The Pharisee has counterparts today: those who compare themselves, not with
God of whom they feel they can be independent, but with other people – and never, so they believe, to their own disadvantage. They are satisfied with the standard they have reached and with themselves for having reached it.
Unfortunately, such an attitude can be evident in Churchgoers as well as non-Churchgoers. It was no accident that Our Lord, in choosing one of the two leading characters in the parable, selected the Pharisee who was, in modern terms, a very regular Churchgoer.
And the temptation to act and be as that man was, is with us still. Most of us like to think well of ourselves, and, as in the case of the Pharisee, one can always induce a comfortable glow by choosing as one’s standard of measurement one’s neighbour instead of Our Lord; for example, there is a very narrow dividing line between criticising someone else for their failure to go to various church services and congratulating oneself for going.
And if we indignantly object that we are not like the Pharisee, it is well to reflect that in saying so we are being exactly like him: “I thank you that I am not like other people ….or even like this Pharisee”.
It is easy and not unpleasant to have one eye open to our virtues and the other closed to our faults. This parable puts us right – one eye on our faults and both eyes on God.
For the Christian religion is a personal relationship with God in which there is no place for preening oneself on being a good or useful member of the Church. One may be both, but it is not for oneself to pay any attention to that, nor to look to others to do so. The only self-regard that is required of us is self-examination.
We are familiar with the words, “Lord, I am not worthy that thou shouldest come under my roof, but speak the word only and my soul shall be healed”. We can also truthfully say, “Lord, I am not worthy that I should come under thy roof, but speak the word only and my soul shall be healed”.

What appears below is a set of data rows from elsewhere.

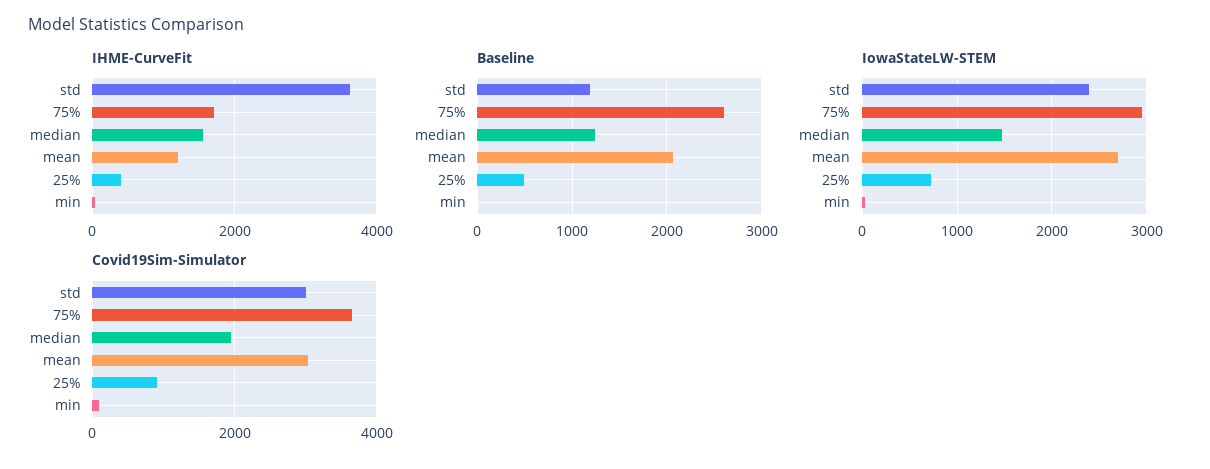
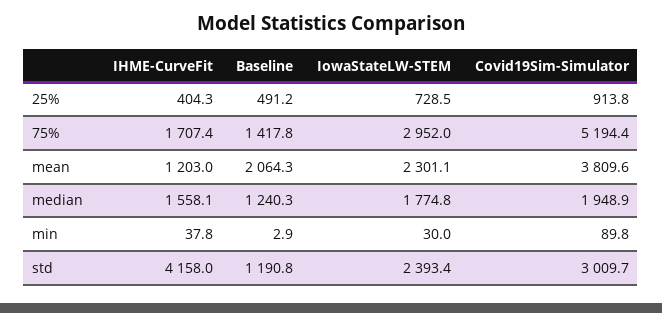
  {
    "IHME-CurveFit": {
-     "std": 3600,
+     "std": 4158,
      "75%": 1707.4,
      "median": 1558.1,
      "mean": 1203,
      "25%": 404.3,
      "min": 37.8
    },
    "Baseline": {
      "std": 1190.8,
-     "75%": 2600,
+     "75%": 1417.8,
      "median": 1240.3,
      "mean": 2064.3,
      "25%": 491.2,
      "min": 2.9
    },
    "IowaStateLW-STEM": {
      "std": 2393.4,
      "75%": 2952,
-     "median": 1500,
+     "median": 1774.8,
-     "mean": 2700,
+     "mean": 2301.1,
      "25%": 728.5,
      "min": 30
    },
    "Covid19Sim-Simulator": {
      "std": 3009.7,
-     "75%": 3600,
+     "75%": 5194.4,
      "median": 1948.9,
-     "mean": 3000,
+     "mean": 3809.6,
      "25%": 913.8,
      "min": 89.8
    }
  }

For although it is true that God has need of us in one direction or another, it is equally true that however well we meet his need, we confer no favour on him. As Our Blessed Lord himself put it, “…when you have done all that is commanded you, say, ‘We are unworthy servants; we have only done what was our duty’ ” (RSV, Luke 17:10).
No, our attitude has to be that of the tax-collector. He was desperately conscious of his own unworthiness to enjoy any relationship with God. And at the same time he was filled with an aching need for that relationship. It was that sense of unworthiness and that aching need which together made him acceptable to God. And it is only so that we in our turn can be acceptable to him also.